SUPPLIED ENTRIES:

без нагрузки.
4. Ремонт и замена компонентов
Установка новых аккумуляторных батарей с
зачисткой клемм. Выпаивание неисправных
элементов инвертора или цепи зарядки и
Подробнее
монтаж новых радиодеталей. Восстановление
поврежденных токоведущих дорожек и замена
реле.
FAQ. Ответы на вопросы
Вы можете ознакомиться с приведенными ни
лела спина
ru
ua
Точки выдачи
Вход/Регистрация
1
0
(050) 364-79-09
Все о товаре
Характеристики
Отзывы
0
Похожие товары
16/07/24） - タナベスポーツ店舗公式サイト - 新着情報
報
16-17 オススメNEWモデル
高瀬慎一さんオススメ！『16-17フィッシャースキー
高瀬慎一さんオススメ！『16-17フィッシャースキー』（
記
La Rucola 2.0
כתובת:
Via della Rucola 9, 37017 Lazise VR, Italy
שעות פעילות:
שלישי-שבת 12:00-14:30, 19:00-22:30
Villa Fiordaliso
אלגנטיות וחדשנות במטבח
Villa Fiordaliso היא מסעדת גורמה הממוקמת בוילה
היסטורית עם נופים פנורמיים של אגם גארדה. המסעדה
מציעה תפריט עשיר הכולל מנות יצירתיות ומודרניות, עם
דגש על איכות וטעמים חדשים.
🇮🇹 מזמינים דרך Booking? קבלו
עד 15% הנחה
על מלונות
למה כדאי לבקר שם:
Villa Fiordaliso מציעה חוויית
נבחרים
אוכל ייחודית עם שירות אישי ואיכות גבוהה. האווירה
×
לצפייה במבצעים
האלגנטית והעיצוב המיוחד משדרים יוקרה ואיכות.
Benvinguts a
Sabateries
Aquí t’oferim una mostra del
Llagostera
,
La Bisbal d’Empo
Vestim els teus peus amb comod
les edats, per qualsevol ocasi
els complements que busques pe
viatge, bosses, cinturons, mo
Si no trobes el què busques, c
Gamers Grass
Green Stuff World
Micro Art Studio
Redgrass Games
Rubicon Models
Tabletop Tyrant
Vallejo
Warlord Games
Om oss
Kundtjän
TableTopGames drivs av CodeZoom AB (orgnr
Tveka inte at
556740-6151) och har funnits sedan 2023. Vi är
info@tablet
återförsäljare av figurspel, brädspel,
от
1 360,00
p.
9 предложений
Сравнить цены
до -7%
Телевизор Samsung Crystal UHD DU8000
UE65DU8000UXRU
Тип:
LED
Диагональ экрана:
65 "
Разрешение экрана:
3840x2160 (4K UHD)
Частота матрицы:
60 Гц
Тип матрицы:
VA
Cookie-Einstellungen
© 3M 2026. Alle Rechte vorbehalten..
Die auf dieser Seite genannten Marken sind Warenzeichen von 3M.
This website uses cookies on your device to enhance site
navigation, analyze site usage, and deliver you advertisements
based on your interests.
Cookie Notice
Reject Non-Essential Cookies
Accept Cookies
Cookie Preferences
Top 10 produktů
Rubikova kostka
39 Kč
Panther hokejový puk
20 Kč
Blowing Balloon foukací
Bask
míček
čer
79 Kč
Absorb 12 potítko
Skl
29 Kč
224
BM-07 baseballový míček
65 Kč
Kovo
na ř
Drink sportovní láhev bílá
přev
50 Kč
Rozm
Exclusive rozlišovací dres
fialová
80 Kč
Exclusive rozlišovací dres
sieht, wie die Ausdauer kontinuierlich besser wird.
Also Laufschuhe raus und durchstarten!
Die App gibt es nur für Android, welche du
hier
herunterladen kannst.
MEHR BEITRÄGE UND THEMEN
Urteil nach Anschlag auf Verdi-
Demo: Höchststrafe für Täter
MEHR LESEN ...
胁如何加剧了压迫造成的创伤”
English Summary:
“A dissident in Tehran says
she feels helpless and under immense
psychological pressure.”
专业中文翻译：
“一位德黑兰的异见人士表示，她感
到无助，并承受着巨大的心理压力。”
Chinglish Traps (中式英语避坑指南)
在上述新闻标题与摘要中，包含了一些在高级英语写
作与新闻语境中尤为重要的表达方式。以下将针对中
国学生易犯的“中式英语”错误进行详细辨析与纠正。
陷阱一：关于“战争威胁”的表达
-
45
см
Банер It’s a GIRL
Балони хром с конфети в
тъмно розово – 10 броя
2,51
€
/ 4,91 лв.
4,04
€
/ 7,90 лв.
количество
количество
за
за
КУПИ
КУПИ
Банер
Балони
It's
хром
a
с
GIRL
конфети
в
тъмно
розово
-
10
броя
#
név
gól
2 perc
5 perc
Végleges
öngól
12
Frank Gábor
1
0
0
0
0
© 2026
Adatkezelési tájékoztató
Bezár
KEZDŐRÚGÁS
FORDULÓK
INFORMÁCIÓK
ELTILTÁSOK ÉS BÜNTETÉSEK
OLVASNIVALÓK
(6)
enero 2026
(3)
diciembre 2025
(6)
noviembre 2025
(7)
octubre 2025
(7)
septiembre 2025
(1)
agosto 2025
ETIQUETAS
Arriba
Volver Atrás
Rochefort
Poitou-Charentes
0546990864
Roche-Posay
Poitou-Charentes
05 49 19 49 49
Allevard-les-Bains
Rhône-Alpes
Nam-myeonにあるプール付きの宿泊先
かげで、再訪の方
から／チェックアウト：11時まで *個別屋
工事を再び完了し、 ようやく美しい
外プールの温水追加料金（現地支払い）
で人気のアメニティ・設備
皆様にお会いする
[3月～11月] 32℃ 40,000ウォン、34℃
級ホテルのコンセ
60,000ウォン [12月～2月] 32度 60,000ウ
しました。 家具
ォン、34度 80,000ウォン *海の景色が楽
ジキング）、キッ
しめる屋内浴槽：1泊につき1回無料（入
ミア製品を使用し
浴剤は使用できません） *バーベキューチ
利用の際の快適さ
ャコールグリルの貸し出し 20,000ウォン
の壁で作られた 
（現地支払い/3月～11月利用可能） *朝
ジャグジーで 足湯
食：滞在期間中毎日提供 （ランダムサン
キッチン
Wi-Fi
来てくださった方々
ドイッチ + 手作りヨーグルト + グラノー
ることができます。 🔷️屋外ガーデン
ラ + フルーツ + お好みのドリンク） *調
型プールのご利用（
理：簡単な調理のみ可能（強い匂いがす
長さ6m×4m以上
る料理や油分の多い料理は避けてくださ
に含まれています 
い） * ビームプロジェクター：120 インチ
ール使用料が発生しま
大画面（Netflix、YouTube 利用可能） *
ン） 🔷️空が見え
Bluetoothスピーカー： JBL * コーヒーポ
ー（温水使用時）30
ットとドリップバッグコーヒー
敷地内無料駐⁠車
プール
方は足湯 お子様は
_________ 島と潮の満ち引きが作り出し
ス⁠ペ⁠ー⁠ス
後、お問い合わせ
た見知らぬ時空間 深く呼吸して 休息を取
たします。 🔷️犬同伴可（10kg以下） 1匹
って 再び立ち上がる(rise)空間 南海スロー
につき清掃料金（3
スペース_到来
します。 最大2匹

PROBLEM DESCRIPTION: Please pick out each row above that contains the word "Fiordaliso" and copy it. Case counts.

EXERCISE ANSWER:
Villa Fiordaliso
Villa Fiordaliso היא מסעדת גורמה הממוקמת בוילה
Villa Fiordaliso מציעה חוויית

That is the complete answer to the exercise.